Transocean (NYSE:RIG) reports its quarterly results on November 4th after the market close. The market has gotten used to offshore drillers routinely beating quarterly estimates over the past two years and I believe this quarter for RIG will be no different. At the same time, investors don't put much emphasis into these quarterly beats as they represent backward-looking indicators as dayrates keeps falling, while new contractual activity is at a complete standstill.
Despite these earnings reports being backward-looking, it is still important to understand changes in the dynamics of underlying operating activities and in Transocean's case it's important to project cash flow being generated as the company still has some large capex and debt obligations in the near future.
Consensus estimates have been on the rise since RIG reported its Q2 results in August. These estimates have risen substantially and currently the market expects RIG to report $0.67 of profit per share on revenues of $1.59 billion. As usual, I have my own estimates and will provide the rationale behind them in this article.
On the revenue side, RIG had ten floaters idle or stacked in Q3, which either had some sort of contribution to Q2 revenue and/or operated for only a portion of Q3. Additionally, two floaters had significant inspection-related idle time, whereas Discoverer Inspiration had 55 days of unplanned downtime due to technical problems. Revenue for Q2 was $1.88 billion based on revenue efficiency of 97% and for Q3 my estimate is $1.61 billion based on 95% fleet-wide revenue efficiency.
On the cost side, fewer days in operation and lower shipyard expenses should have their positive impact. Management stated repeatedly that operating expenses in the second half of 2015 would constitute approximately 45% of total annual operating costs. The latest fleet status report shows that RIG stacked six additional rigs. There are some upfront costs associated with stacking, so the company will see slightly elevated expenses on these stacked rigs in Q3.
I see the following breakdown of RIG's operating cost structure:
UDW segment - $410 million
DW segment - $75 million
HE segment - $100 million
MW segment - $115 million
JU segment - $70 million
Drilling support costs - $120 million
Total operating expenses - $890 million, which equates to 45% gross margin. Furthermore, G&A expenses should range between $40-45 million, resulting in EBITDA margin of 42-42.5%.
Depreciation expense should fall substantially if RIG recognizes further impairments. The company may have written off an additional $2 billion in assets in Q3, which would lower ongoing quarterly depreciation expense down to $225-235 million.
Interest expenses should be slightly lower due to early repayment of $900 million of debt, tax rate should slide below 20% in Q3, while minority interest should come in at $15 million.
Q3 projected income statement looks as follows (all numbers in $ billions):
|Operating and G&A||0.932|
EPS based on a diluted count of 363 million shares is $0.76.

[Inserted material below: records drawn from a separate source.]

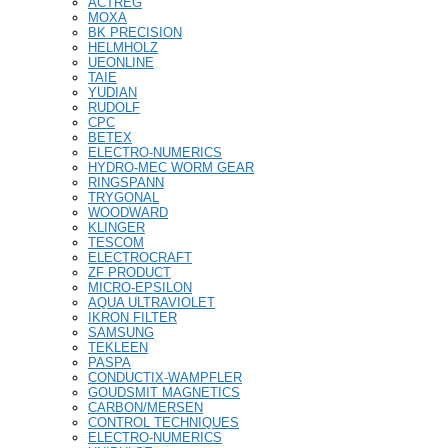
ACTREG
MOXA
BK PRECISION
HELMHOLZ
UEONLINE
TAIE
YUDIAN
RUDOLF
CPC
BETEX
ELECTRO-NUMERICS
HYDRO-MEC WORM GEAR
RINGSPANN
TRYGONAL
WOODWARD
KLINGER
TESCOM
ELECTROCRAFT
ZF PRODUCT
MICRO-EPSILON
AQUA ULTRAVIOLET
IKRON FILTER
SAMSUNG
TEKLEEN
PASPA
CONDUCTIX-WAMPFLER
GOUDSMIT MAGNETICS
CARBON/MERSEN
CONTROL TECHNIQUES
ELECTRO-NUMERICS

RIG should generate $500 million in cash from operations. Additionally, the company will receive $43 million in the form of short-term debt repayment from Transocean Partners (NYSE:RIGP). In my personal opinion, there will be some further recalibration in working capital amount, which should generate an additional $100 million in cash.

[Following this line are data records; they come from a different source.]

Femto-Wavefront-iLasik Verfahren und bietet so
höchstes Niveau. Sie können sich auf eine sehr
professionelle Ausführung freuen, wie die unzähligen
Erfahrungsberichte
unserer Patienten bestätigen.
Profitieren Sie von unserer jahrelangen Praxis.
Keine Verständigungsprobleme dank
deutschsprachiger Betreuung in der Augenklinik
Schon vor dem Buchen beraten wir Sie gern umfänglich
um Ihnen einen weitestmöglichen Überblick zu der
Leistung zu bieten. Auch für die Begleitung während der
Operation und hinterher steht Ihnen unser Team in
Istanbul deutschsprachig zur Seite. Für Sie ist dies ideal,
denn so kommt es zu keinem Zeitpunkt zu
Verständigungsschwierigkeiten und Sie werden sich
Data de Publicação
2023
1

Additionally, RIG has received $125 million from BP and $93 million from insurance companies in July as part of Macondo-related settlement. This amount will fully cover $212 million RIG has to pay, thus on cash basis the settlement is neutral for Q3 results.
The company exited Q2 with $3.77 billion in cash and depending upon the timing of the final payment for Deepwater Thalassa, RIG should have either $2.7 or $3.2 billion in cash at the end of Q3. Long-term debt should be $9 billion, while net debt should be less than $6 billion.

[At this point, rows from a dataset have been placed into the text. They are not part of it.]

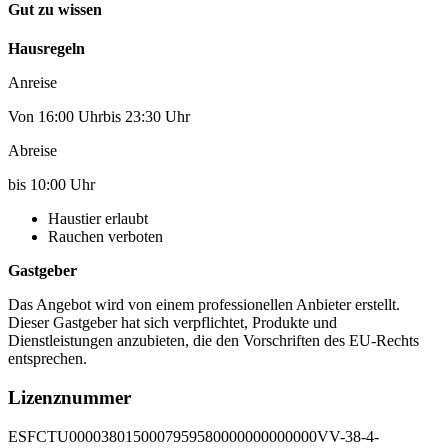
Gut zu wissen
Hausregeln
Anreise
Von 16:00 Uhrbis 23:30 Uhr
Abreise
bis 10:00 Uhr
Haustier erlaubt
Rauchen verboten
Gastgeber
Das Angebot wird von einem professionellen Anbieter erstellt.
Dieser Gastgeber hat sich verpflichtet, Produkte und
Dienstleistungen anzubieten, die den Vorschriften des EU-Rechts
entsprechen.
Lizenznummer
ESFCTU0000380150007959580000000000000VV-38-4-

As a final note, RIG was expected to earn $1.3 per share at the beginning of 2015 for the entire year. The company will earn nearly $4 per share and achieve $3.2 billion in EBITDA, which is a substantial outperformance relative to initial estimates. Lately, consensus estimates have been moving in the right direction for Q3 and partly for Q4 2015, but they are still too low for 2016 and 2017.
Disclosure: I am/we are long RIG.
I wrote this article myself, and it expresses my own opinions. I am not receiving compensation for it (other than from Seeking Alpha). I have no business relationship with any company whose stock is mentioned in this article.